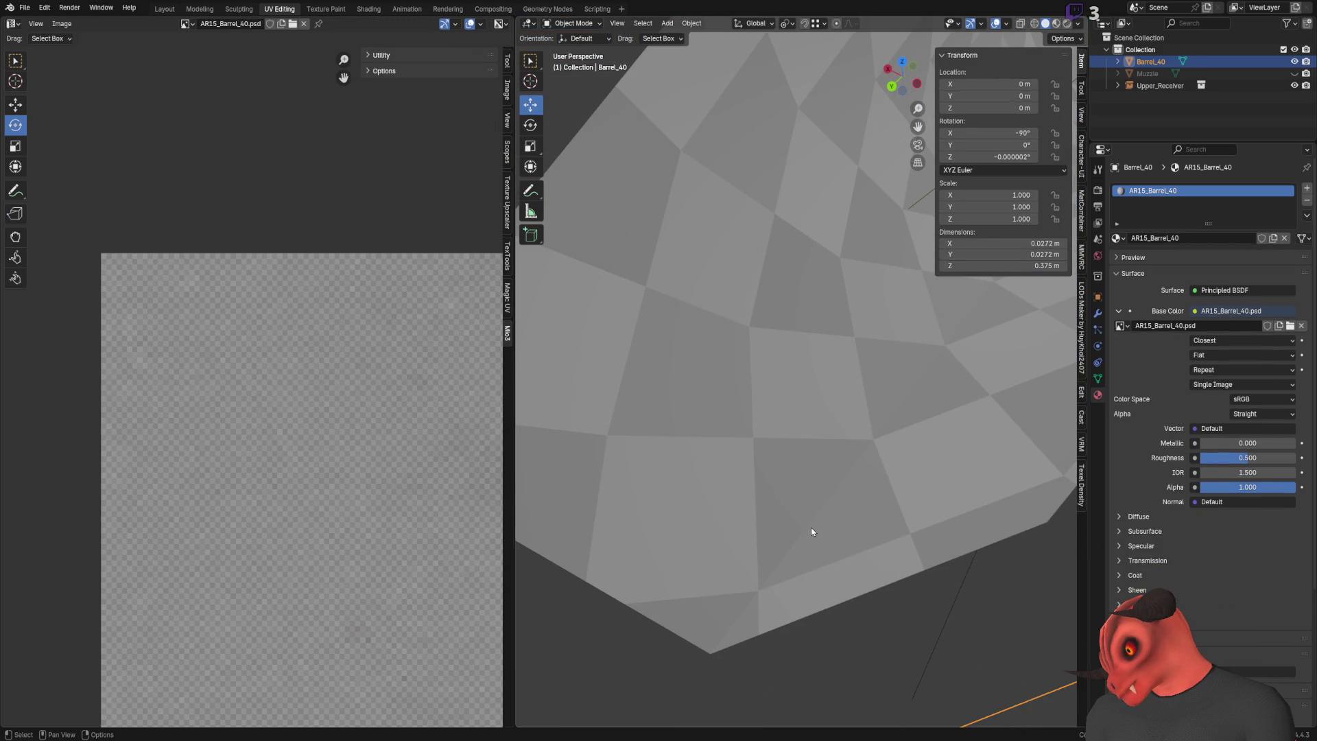
# Step: In Edit Mode, move the barrel's diagonal UV strip 0.10938 along X
pyautogui.moveTo(812, 532)
pyautogui.mouseDown(button='middle')
pyautogui.moveTo(826, 550)
pyautogui.moveTo(691, 552)
pyautogui.mouseUp(button='middle')
pyautogui.moveTo(778, 495)
pyautogui.mouseDown(button='middle')
pyautogui.moveTo(789, 489)
pyautogui.moveTo(769, 454)
pyautogui.mouseUp(button='middle')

### [What you need to do]
Put down exactly the lines of the data above that run from its first line through the line bearing "pyautogui.moveTo(778, 495)", and no pictures.

### [Exercise solution]
# Step: In Edit Mode, move the barrel's diagonal UV strip 0.10938 along X
pyautogui.moveTo(812, 532)
pyautogui.mouseDown(button='middle')
pyautogui.moveTo(826, 550)
pyautogui.moveTo(691, 552)
pyautogui.mouseUp(button='middle')
pyautogui.moveTo(778, 495)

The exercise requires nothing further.